What you have to do:
In the entries below, begin at the line that has "Markengläsern" and stop after the line that has "Ateco 47.78.25"; output those lines exactly, leaving out pictures.

____________________

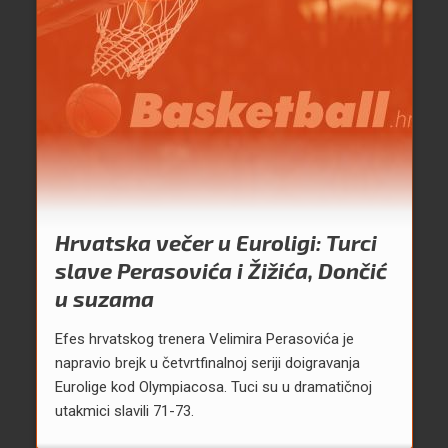
Hrvatska večer u Euroligi: Turci
slave Perasovića i Žižića, Dončić
u suzama
Efes hrvatskog trenera Velimira Perasovića je
napravio brejk u četvrtfinalnoj seriji doigravanja
Eurolige kod Olympiacosa. Tuci su u dramatičnoj
utakmici slavili 71-73.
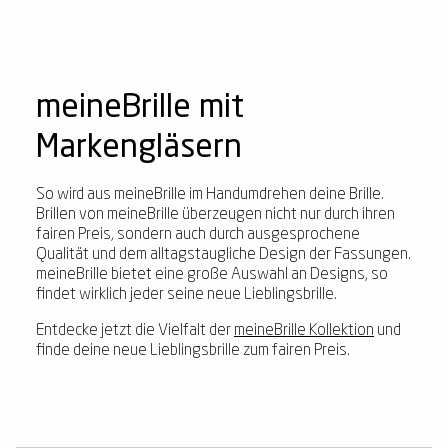
meineBrille mit
Markengläsern
So wird aus meineBrille im Handumdrehen deine Brille.
Brillen von meineBrille überzeugen nicht nur durch ihren
fairen Preis, sondern auch durch ausgesprochene
Qualität und dem alltagstaugliche Design der Fassungen.
meineBrille bietet eine große Auswahl an Designs, so
findet wirklich jeder seine neue Lieblingsbrille.
Entdecke jetzt die Vielfalt der
meineBrille Kollektion
und
finde deine neue Lieblingsbrille zum fairen Preis.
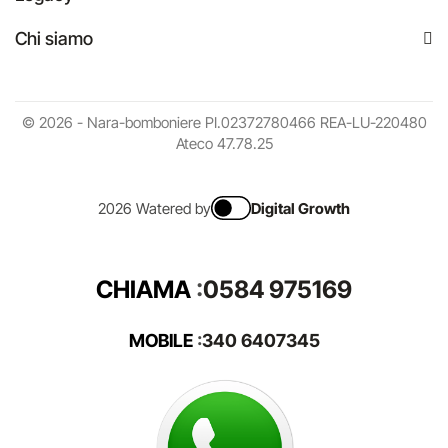
Chi siamo
© 2026 - Nara-bomboniere PI.02372780466 REA-LU-220480
Ateco 47.78.25
2026 Watered by
Digital Growth
CHIAMA
:
0584 975169
MOBILE
:
340 6407345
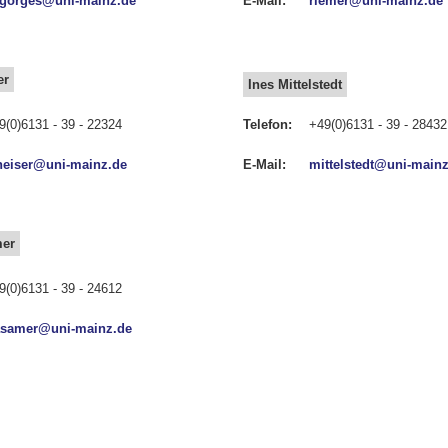
gorges@uni-mainz.de
E-Mail:
riemer@uni-mainz.de
er
Ines Mittelstedt
9(0)6131 - 39 - 22324
Telefon:
+49(0)6131 - 39 - 28432
heiser@uni-mainz.de
E-Mail:
mittelstedt@uni-main
mer
9(0)6131 - 39 - 24612
samer@uni-mainz.de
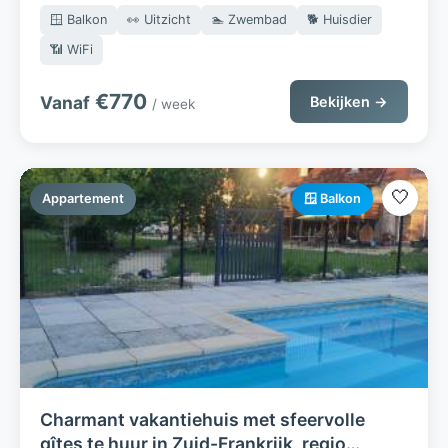
🪟 Balkon
👀 Uitzicht
🏊 Zwembad
🐕 Huisdier
📶 WiFi
€770
Vanaf
Bekijken →
/ week
🤍
Appartement
🪟 Balkon
Charmant vakantiehuis met sfeervolle
gîtes te huur in Zuid-Frankrijk, regio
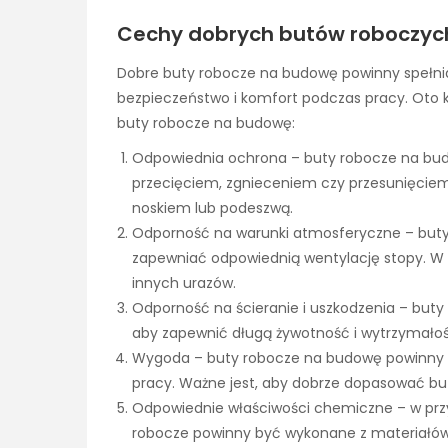
Cechy dobrych butów roboczyc
Dobre buty robocze na budowę powinny spełni
bezpieczeństwo i komfort podczas pracy. Oto k
buty robocze na budowę:
Odpowiednia ochrona – buty robocze na bu
przecięciem, zgnieceniem czy przesunięcie
noskiem lub podeszwą.
Odporność na warunki atmosferyczne – but
zapewniać odpowiednią wentylację stopy. W
innych urazów.
Odporność na ścieranie i uszkodzenia – buty 
aby zapewnić długą żywotność i wytrzymałoś
Wygoda – buty robocze na budowę powinny 
pracy. Ważne jest, aby dobrze dopasować but
Odpowiednie właściwości chemiczne – w prz
robocze powinny być wykonane z materiałów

____________________

Reply to the exercise:
Markengläsern
So wird aus meineBrille im Handumdrehen deine Brille.
Brillen von meineBrille überzeugen nicht nur durch ihren
fairen Preis, sondern auch durch ausgesprochene
Qualität und dem alltagstaugliche Design der Fassungen.
meineBrille bietet eine große Auswahl an Designs, so
findet wirklich jeder seine neue Lieblingsbrille.
Entdecke jetzt die Vielfalt der
meineBrille Kollektion
und
finde deine neue Lieblingsbrille zum fairen Preis.
Chi siamo
© 2026 - Nara-bomboniere PI.02372780466 REA-LU-220480
Ateco 47.78.25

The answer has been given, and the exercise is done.